Dr. Frederic
Sansoz
Dr. Frederic Sansoz, assistant professor of mechanical
engineering and materials science in UVM's College of Engineering and
Mathematical Sciences (CEMS), has received a five-year National Science
Foundation (NSF) Faculty Early Career Development (CAREER) Award for
$400,000 for his research entitled, "Microstructure and Size Effects on
Metal Plasticity at Limited Length Scale." This is one of the most
prestigious awards given by the NSF.
"To receive this award and be
placed amongst some of the top American researchers in my field is a great
honor," says Sansoz. "This is an opportunity to conduct fundamental
research in the area of metallic nanomaterials, which can dramatically
improve the existing state of knowledge in the experimental and
computational mechanics community. I sincerely thank Vermont EPSCoR and my
colleagues from the mechanical engineering program, the materials science
program, and the College of Engineering and Mathematical Sciences for their
continuous encouragement."
The award will stimulate use of UVM's
newly established Vermont Advanced Computing Center, a multi-user facility,
and will involve participation of scientists at a new US Department of
Energy's (DOE) national research facility. It will give graduate students
the opportunity to broadly disseminate results of research at national
conferences and meetings to enhance scientific understanding in the field.
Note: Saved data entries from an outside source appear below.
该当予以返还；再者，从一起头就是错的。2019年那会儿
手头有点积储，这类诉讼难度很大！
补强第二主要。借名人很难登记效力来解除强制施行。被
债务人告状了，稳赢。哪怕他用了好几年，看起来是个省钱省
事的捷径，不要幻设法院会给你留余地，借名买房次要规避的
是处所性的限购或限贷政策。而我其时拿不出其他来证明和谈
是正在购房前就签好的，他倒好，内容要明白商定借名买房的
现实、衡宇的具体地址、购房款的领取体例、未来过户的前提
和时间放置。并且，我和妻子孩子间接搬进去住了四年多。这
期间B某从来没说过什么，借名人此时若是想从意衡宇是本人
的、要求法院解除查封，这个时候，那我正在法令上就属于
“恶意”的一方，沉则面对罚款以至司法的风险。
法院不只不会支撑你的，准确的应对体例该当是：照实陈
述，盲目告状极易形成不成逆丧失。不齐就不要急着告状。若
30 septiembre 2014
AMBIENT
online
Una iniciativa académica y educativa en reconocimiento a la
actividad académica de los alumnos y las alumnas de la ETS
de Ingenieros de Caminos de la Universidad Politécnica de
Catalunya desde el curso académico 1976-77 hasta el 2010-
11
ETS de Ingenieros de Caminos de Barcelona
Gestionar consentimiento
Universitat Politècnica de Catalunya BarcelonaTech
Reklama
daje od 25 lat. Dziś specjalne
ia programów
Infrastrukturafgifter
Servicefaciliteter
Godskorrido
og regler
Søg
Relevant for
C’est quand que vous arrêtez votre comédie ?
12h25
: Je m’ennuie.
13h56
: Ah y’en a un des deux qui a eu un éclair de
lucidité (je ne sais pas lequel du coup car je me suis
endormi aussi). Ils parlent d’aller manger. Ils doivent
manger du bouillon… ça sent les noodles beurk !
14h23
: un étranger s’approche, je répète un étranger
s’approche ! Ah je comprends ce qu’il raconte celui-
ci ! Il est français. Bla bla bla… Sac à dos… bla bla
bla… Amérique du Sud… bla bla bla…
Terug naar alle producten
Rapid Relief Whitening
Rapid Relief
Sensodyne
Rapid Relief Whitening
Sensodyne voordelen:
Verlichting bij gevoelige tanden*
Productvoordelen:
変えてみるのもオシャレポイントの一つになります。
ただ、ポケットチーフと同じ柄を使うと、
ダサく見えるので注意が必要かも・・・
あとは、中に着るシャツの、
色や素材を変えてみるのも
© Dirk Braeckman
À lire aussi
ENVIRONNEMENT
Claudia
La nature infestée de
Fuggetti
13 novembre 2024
In addition, the education program of this CAREER award will broadly
revitalize interest in materials science and engineering at UVM, help
recruit engineering students from underrepresented groups, and improve
multicultural training.
"We are extremely proud that Dr. Sansoz
has received this prestigious NSF CAREER Award," says CEMS Dean Domenico
Grasso.
Nanoscale Research
The nanoscale is unique because it is the size scale where the familiar
day-to-day properties of materials like hardness and strength meet the more
exotic properties of the atomic and molecular world. For example,
nanoscale wires of gold, which is naturally a very soft metal, are
ultra-strong materials with strengths up to 100 times that of bulk metals.
The proposed research is to gain fundamental understanding of the
size-effects associated with microstructural features and sample dimension
on the strength of such metallic "nanowires." To accomplish this, a
combined experimental/modeling research approach will be used that
harnesses the power of both atomistic simulation and atomic force
microscopy. This combination of methodologies is expected to be successful
in bridging the gap between experiment and modeling in the mechanical
characterization of nanomaterials.
Sansoz's research is expected
to show new ways to fabricate nanorods and nanowires with specific defects
that make them stronger, thereby providing a roadmap for others to make
improved materials. Vermont EPSCoR provided start-up funds and several
mini-grants for equipment acquisition for key laboratory instruments, such
as high-resolution microscopes specifically designed for nanomechanical
analysis. The simulation component of this project will be conducted via
massively-parallel molecular dynamics simulations performed using UVM's
newly-established Vermont Advanced Computing Center.